(Beginning of DATA IN THIS EXERCISE)

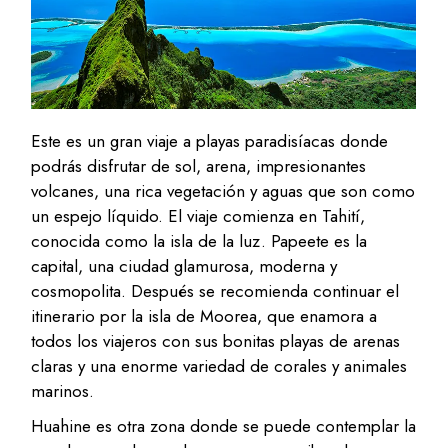
Este es un gran viaje a playas paradisíacas donde
podrás disfrutar de sol, arena, impresionantes
volcanes, una rica vegetación y aguas que son como
un espejo líquido. El viaje comienza en Tahití,
conocida como la isla de la luz. Papeete es la
capital, una ciudad glamurosa, moderna y
cosmopolita. Después se recomienda continuar el
itinerario por la isla de Moorea, que enamora a
todos los viajeros con sus bonitas playas de arenas
claras y una enorme variedad de corales y animales
marinos.
Huahine es otra zona donde se puede contemplar la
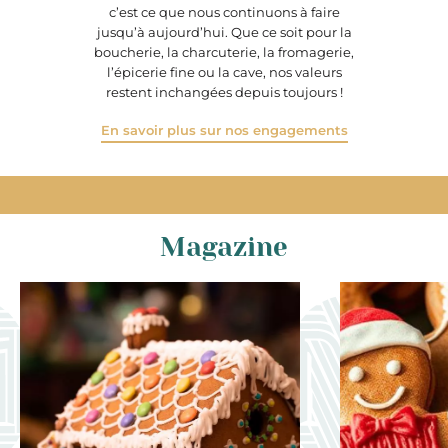
c’est ce que nous continuons à faire
jusqu’à aujourd’hui. Que ce soit pour la
boucherie, la charcuterie, la fromagerie,
l’épicerie fine ou la cave, nos valeurs
restent inchangées depuis toujours !
En savoir plus sur nos engagements
Magazine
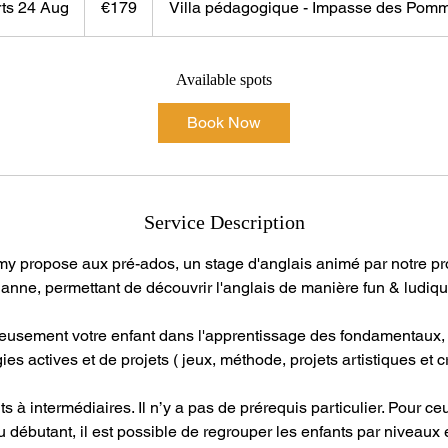
rts 24 Aug
S
€179
Villa pédagogique - Impasse des Pomm
t
a
r
Available spots
t
Book Now
s
2
4
A
Service Description
u
g
y propose aux pré-ados, un stage d'anglais animé par notre pr
ianne, permettant de découvrir l'anglais de manière fun & ludiqu
eusement votre enfant dans l'apprentissage des fondamentaux, n
s actives et de projets ( jeux, méthode, projets artistiques et cré
 à intermédiaires. Il n’y a pas de prérequis particulier. Pour ce
 débutant, il est possible de regrouper les enfants par niveaux e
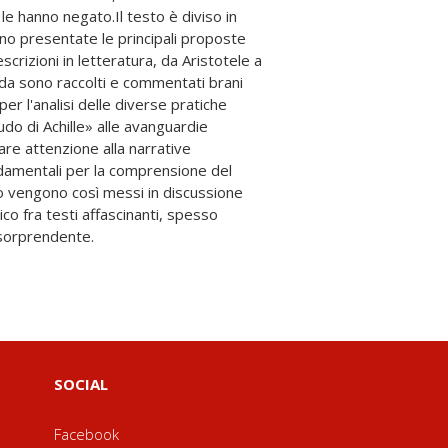
 sorprendente.
SOCIAL
Facebook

(End of DATA IN THIS EXERCISE)

- _GOAL OF THE EXERCISE_
In the records above, find every line that contains the word "playas" and copy it.

- _TASK ANSWER_
Este es un gran viaje a playas paradisíacas donde
todos los viajeros con sus bonitas playas de arenas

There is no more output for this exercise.